本文抜粋 |
◆ ◆ ◆ ◆ ◆ ◆ ◆

税理士補助が向いている人の特徴は、次のとおりです。

上記全てに該当する方は、かなり珍しいでしょう。

該当する項目が多い方ほど、税理士補助の仕事が向いていると感じます。

以下、それぞれ解説します。

協調性のある人

税理士補助としての職場には、次のような特徴があります。

税理士補助としての職場の特徴
  • 専門性が高い
  • 所長(代表)の影響力が強い
  • 組織規模が小さい傾向にあり、従業員同士の距離が近くなりやすい

会計事務所では高い専門性(税に関するスキル)が求められるため、特に税理士補助業務が未経験の方は先輩スタッフと良好な関係を築き、しっかりと教えてもらえる関係性を築くことが大切です。

また、組織規模が小さく代表の影響力(権限)が強いため、万が一所長に嫌われてしまうと働きにくくなってしまう恐れがあります。

一方、協調性があり周囲と良好な関係を築くことのできる人は、教えてもらいながら効率的にスキルアップできるため、税理士補助が向いていると言えます。

事務作業が多いイメージのある税理士補助ですが、意外と、コミュニケーション能力は必要です。

細やかな性格の人

税理士補助の仕事は、文字通り「税理士業務の補佐・サポート」です。(詳しくは税理士補助の仕事内容は?で後述)

会計事務所では、税理士補助スタッフが作業を行い、それを上長・税理士・所長がレビューする(チェックする)業務フローが一般的です。

税理士・所長とはいえ、細かいところまで全てを完璧にレビューできるわけではないため、税理士補助スタッフには細やかな仕事ぶりが求められやすいです。

「金額が小さいしよく分からないからいっか…」と考えず、細かな数値でも理解しながら進める細やかさは大切です。

ルーティンワークの得意な人

税理士補助の仕事は、基本的には毎月・毎年同じような仕事が続きます。

新しいクライアントを担当する場合は新しい論点への学びもありますが、税務顧問というサービスでは(契約が解除されない限り)毎年同じ会社の取引を見ることになるため、比較的ルーティンワークの比率が高まります。

そのため、同じ作業を淡々と繰り返すことのできる人も、税理士補助に向いていると言えるでしょう。

ただし補足ですが、これは「考えずに作業する」というわけではありません。

同じような取引は(慣れてくると)考えずに処理できるようになりますが、思考停止して作業をしていると、異常な取引・処理に気付けないケースがあります。

ルーティンワークの比率は高いものの、時には考えることも求められます。

使命感・責任感のある人

会計事務所ではクライアントの税額を計算するため、(たとえ小さな額であっても)計算を誤るとクライアントに損失を与えてしまいます。

そのため、税理士補助スタッフには細かな数値であっても正しく計算することが求められます。

また、税務処理には根拠(税法・基準)があり、「何となく」は通用しません。

そのため、些細な疑問であっても解決する使命感・責任感が求められます。

なお、税理士法第1条には次のように規定されています。

税理士は、税務に関する専門家として、独立した公正な立場において、申告納税制度の理念にそつて、納税義務者の信頼にこたえ、租税に関する法令に規定された納税義務の適正な実現を図ることを使命とする。

国税庁-税理士の使命等

これは税理士・税理士法人に適用される法令ですが、税理士補助スタッフにも求められると考え、納税義務者の信頼にこたえることが大切です。

◆ ◆ ◆ ◆ ◆ ◆ ◆

データ抜粋 |

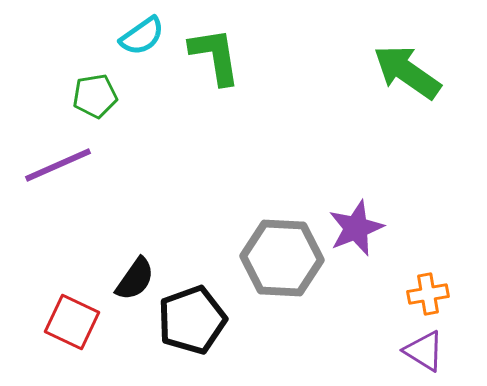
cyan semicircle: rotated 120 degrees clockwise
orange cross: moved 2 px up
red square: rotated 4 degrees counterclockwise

◆ ◆ ◆ ◆ ◆ ◆ ◆

学習課題 |
[1] 税理士補助に向いている人についての文章のうち、「ルーティンワークの得意な人」から「向いていると言えるでしょう。」までを、両端の語句も含めて一字一句変えずに書き写しなさい。
[2] 税理士補助に向いている人についての文章の続きを、最後の文の後から書き進めなさい。

解答 |
[1]
ルーティンワークの得意な人

税理士補助の仕事は、基本的には毎月・毎年同じような仕事が続きます。

新しいクライアントを担当する場合は新しい論点への学びもありますが、税務顧問というサービスでは(契約が解除されない限り)毎年同じ会社の取引を見ることになるため、比較的ルーティンワークの比率が高まります。

そのため、同じ作業を淡々と繰り返すことのできる人も、税理士補助に向いていると言えるでしょう。

[2]
税理士を目指している人

税理士を目指している人は、税理士補助に向いているというよりも、もはや税理士補助の仕事をすべきだと思います。

なぜなら、会計事務所で働きながら税理士を目指すことで、様々なメリットが享受できるからです。

働きながら税理士を目指すメリット
  • 税理士試験(税法科目)の受験資格が得られる
  • 税理士補助としての経験が、そのまま税理士受験の学習に役立つ
  • 会計事務所には同じ受験生仲間が多く、受験のモチベーションを維持しやすい
  • 税理士試験科目合格が、税理士補助としての給与に反映されやすい
  • 早期に経験を積んでおくことで、早い段階でキャリア選択の幅が広がる

挙げればキリがありませんが、「経理」などの他の職種に比べ、税理士補助スタッフは税理士受験生に適した環境であると断言できます。

税理士を目指すための職場選びについては、無理なく働きながら税理士に合格できる「職場」の選び方の記事で詳しく解説しています。

税理士補助が向かない人の特徴

税理士補助が向かない人の特徴

逆に、次のような方は税理士補助に向かない人だと思います。

私の主観も入るため絶対とは言えませんが、上記の全てに該当する人は税理士補助に向いていないと感じます。

それぞれ解説します。

学習意欲・向上心の低い人

税理士補助の仕事には、税法の知識が必須です。

具体的には、主に法人税法・消費税法・所得税法の知識が求められます。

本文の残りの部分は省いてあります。